#### Activity
The lines below are to be quoted exactly, from the first through the one that contains "Picture 1: 3-D".

#### Stored entries
☆ ☆ ☆ ☆ ☆

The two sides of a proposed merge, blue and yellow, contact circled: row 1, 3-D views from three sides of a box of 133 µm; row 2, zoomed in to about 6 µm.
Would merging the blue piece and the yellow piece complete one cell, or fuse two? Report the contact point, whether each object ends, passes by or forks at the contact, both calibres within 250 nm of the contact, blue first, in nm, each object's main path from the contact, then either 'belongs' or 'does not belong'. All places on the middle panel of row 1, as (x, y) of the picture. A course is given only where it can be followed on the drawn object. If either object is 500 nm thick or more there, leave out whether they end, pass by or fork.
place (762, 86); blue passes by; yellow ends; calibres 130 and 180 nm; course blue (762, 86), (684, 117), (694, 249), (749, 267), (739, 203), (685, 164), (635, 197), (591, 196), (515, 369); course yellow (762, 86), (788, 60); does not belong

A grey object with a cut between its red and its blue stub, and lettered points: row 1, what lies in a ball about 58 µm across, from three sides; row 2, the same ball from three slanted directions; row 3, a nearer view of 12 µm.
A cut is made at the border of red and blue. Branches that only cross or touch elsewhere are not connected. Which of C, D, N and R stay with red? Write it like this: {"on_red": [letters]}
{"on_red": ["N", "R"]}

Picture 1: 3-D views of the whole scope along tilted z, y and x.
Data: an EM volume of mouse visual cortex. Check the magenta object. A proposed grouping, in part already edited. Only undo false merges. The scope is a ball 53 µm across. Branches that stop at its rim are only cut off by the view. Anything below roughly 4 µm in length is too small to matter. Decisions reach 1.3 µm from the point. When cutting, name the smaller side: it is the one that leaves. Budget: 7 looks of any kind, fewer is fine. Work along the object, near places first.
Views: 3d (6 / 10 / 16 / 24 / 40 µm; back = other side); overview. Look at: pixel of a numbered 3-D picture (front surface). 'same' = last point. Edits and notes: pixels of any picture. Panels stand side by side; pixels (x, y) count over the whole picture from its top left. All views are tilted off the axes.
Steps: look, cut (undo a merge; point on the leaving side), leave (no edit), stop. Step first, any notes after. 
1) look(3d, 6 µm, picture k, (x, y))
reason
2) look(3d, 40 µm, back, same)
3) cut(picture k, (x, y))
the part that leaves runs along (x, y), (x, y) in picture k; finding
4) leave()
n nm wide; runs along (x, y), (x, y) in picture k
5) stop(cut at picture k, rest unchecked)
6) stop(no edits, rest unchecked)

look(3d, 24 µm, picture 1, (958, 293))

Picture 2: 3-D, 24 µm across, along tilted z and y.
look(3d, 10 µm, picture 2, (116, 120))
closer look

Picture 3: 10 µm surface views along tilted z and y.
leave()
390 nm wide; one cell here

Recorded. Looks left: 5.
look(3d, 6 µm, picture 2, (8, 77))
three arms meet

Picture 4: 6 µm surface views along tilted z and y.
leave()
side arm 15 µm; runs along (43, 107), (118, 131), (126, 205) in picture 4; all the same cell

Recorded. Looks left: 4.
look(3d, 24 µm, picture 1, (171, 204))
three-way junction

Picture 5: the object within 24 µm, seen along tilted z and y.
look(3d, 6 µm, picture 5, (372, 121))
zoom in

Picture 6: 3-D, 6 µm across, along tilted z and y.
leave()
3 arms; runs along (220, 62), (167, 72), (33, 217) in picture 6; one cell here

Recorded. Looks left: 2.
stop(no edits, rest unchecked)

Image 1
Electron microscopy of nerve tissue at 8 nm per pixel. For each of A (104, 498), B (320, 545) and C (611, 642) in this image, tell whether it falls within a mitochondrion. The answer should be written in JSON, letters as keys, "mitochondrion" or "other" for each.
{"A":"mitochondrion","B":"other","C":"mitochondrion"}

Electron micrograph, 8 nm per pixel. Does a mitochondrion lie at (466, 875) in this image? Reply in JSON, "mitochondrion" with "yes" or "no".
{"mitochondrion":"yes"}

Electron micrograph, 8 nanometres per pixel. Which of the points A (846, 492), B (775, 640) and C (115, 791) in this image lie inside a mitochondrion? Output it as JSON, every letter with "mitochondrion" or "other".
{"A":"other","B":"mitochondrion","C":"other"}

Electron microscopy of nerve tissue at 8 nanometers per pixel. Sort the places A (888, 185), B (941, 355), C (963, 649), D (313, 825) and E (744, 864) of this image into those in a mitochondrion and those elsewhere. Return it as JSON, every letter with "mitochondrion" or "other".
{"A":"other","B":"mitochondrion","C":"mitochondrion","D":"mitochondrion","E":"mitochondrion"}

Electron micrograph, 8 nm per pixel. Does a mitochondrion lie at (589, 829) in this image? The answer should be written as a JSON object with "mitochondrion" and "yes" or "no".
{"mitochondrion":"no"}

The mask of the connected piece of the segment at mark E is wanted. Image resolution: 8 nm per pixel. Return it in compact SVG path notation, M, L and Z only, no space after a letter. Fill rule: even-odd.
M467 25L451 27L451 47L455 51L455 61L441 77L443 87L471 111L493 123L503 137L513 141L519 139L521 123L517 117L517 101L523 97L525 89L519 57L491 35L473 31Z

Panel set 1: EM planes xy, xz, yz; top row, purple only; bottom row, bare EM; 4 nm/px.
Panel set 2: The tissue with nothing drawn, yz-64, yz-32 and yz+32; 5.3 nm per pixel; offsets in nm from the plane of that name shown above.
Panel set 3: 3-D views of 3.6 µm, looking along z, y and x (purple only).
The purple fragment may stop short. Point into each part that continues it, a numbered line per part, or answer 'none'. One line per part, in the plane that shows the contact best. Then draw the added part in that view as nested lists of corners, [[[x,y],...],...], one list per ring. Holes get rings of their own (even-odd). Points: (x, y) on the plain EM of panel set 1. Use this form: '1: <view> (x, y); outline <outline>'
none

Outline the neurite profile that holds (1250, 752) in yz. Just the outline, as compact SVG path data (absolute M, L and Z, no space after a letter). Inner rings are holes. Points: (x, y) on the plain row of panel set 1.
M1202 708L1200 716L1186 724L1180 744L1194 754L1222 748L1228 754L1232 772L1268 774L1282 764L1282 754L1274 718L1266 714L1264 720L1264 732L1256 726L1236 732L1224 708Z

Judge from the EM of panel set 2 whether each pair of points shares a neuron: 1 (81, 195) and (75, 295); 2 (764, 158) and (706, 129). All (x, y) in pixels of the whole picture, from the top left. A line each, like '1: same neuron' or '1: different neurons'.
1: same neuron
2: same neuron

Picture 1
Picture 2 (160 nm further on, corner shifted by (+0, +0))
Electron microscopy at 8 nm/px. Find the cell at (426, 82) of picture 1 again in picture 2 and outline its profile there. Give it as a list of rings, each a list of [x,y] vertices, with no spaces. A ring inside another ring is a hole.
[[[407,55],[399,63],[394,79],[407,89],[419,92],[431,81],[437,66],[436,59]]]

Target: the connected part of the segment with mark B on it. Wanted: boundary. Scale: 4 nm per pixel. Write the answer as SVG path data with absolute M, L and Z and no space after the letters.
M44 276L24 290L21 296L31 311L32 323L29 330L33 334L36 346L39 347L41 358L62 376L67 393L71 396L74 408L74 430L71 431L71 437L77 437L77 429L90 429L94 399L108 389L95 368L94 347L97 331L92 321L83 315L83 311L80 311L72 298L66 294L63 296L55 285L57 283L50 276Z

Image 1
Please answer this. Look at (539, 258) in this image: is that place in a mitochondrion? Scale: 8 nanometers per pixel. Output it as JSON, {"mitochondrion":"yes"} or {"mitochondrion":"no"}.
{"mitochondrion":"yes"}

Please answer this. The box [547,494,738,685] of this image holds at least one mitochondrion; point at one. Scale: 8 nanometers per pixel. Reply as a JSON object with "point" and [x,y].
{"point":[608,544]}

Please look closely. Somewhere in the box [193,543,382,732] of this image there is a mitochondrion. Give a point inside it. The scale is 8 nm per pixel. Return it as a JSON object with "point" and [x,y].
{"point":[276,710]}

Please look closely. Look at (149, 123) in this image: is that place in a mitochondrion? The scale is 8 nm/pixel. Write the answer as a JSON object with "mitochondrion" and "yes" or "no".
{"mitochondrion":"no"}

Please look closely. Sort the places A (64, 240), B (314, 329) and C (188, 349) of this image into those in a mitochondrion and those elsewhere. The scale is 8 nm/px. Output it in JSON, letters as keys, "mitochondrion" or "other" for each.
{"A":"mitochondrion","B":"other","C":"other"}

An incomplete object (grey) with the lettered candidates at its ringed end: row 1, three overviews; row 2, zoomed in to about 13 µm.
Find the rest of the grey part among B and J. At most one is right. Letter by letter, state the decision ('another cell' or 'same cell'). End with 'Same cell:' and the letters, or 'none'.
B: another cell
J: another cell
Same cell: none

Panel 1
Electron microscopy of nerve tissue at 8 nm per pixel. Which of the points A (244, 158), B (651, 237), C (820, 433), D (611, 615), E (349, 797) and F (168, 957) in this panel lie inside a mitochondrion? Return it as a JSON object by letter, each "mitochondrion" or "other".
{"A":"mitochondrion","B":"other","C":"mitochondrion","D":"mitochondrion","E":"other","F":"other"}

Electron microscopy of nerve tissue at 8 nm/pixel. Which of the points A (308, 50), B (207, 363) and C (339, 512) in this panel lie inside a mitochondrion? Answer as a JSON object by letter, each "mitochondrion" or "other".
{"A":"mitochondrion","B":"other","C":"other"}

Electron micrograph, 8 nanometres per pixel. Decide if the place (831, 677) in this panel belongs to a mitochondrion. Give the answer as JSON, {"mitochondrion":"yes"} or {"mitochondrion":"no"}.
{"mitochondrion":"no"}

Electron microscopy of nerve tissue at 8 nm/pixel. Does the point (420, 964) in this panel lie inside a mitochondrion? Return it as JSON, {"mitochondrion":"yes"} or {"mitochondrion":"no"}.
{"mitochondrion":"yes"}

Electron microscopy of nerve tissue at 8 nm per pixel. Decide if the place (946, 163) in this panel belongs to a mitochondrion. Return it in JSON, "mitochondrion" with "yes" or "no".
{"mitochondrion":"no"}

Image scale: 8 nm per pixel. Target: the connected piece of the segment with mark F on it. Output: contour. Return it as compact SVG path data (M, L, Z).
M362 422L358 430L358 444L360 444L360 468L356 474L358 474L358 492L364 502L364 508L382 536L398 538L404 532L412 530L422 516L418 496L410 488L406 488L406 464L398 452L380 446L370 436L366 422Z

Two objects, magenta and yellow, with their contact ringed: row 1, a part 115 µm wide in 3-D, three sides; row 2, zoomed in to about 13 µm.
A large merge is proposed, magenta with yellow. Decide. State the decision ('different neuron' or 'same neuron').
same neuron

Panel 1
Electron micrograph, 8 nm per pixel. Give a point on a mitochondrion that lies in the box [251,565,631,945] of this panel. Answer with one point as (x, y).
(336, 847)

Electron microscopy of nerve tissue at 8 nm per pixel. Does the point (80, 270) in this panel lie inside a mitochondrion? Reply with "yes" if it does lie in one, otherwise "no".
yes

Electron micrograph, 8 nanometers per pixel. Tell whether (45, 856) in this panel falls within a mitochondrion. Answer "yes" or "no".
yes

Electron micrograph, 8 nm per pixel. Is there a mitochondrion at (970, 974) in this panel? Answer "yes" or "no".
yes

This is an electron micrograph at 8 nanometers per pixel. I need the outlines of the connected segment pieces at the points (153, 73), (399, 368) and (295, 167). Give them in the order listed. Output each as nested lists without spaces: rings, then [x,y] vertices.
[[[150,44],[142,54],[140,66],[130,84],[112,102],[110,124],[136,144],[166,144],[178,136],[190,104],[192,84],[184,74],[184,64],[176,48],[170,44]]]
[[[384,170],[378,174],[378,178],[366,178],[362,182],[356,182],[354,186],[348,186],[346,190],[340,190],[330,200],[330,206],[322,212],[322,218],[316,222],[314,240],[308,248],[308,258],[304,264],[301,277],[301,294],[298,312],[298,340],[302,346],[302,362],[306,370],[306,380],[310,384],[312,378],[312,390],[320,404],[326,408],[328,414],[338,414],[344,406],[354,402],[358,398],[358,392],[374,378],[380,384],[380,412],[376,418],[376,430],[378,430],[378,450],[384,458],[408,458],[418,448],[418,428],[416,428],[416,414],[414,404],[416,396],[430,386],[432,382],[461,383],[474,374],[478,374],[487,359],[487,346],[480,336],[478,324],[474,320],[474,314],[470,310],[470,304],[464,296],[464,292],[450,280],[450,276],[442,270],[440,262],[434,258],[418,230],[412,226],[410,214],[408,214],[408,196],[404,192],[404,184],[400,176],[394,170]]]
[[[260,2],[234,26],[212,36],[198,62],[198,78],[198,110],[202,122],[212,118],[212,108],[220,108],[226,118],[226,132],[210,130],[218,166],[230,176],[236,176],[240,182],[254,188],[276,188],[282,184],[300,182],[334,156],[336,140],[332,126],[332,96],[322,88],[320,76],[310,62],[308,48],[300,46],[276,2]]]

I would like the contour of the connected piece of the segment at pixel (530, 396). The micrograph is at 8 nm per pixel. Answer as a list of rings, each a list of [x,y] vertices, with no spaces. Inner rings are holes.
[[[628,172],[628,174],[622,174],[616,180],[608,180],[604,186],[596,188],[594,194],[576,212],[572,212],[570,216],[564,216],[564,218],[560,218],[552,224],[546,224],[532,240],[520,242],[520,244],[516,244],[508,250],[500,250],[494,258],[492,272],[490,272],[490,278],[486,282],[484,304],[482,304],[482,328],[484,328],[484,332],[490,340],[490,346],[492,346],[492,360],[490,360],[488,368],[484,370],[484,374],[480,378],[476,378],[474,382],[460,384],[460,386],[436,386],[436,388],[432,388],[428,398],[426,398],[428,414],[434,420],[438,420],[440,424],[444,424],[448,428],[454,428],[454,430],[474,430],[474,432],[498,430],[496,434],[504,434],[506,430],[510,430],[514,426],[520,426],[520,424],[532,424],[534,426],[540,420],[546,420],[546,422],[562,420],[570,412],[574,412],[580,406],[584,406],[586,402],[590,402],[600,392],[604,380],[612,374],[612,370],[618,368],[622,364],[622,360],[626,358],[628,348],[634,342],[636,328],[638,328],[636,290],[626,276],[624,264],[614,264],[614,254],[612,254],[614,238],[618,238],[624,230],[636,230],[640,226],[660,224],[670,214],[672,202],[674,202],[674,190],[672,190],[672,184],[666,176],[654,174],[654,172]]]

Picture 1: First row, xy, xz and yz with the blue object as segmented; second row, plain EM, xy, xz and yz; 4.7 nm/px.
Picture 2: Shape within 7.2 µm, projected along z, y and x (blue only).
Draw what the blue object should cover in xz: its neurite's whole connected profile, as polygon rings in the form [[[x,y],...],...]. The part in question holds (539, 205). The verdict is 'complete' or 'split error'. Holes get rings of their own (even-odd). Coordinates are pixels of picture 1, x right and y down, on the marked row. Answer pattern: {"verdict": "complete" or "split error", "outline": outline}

☆ ☆ ☆ ☆ ☆

#### Exercise answer
The two sides of a proposed merge, blue and yellow, contact circled: row 1, 3-D views from three sides of a box of 133 µm; row 2, zoomed in to about 6 µm.
Would merging the blue piece and the yellow piece complete one cell, or fuse two? Report the contact point, whether each object ends, passes by or forks at the contact, both calibres within 250 nm of the contact, blue first, in nm, each object's main path from the contact, then either 'belongs' or 'does not belong'. All places on the middle panel of row 1, as (x, y) of the picture. A course is given only where it can be followed on the drawn object. If either object is 500 nm thick or more there, leave out whether they end, pass by or fork.
place (762, 86); blue passes by; yellow ends; calibres 130 and 180 nm; course blue (762, 86), (684, 117), (694, 249), (749, 267), (739, 203), (685, 164), (635, 197), (591, 196), (515, 369); course yellow (762, 86), (788, 60); does not belong

A grey object with a cut between its red and its blue stub, and lettered points: row 1, what lies in a ball about 58 µm across, from three sides; row 2, the same ball from three slanted directions; row 3, a nearer view of 12 µm.
A cut is made at the border of red and blue. Branches that only cross or touch elsewhere are not connected. Which of C, D, N and R stay with red? Write it like this: {"on_red": [letters]}
{"on_red": ["N", "R"]}

Picture 1: 3-D views of the whole scope along tilted z, y and x.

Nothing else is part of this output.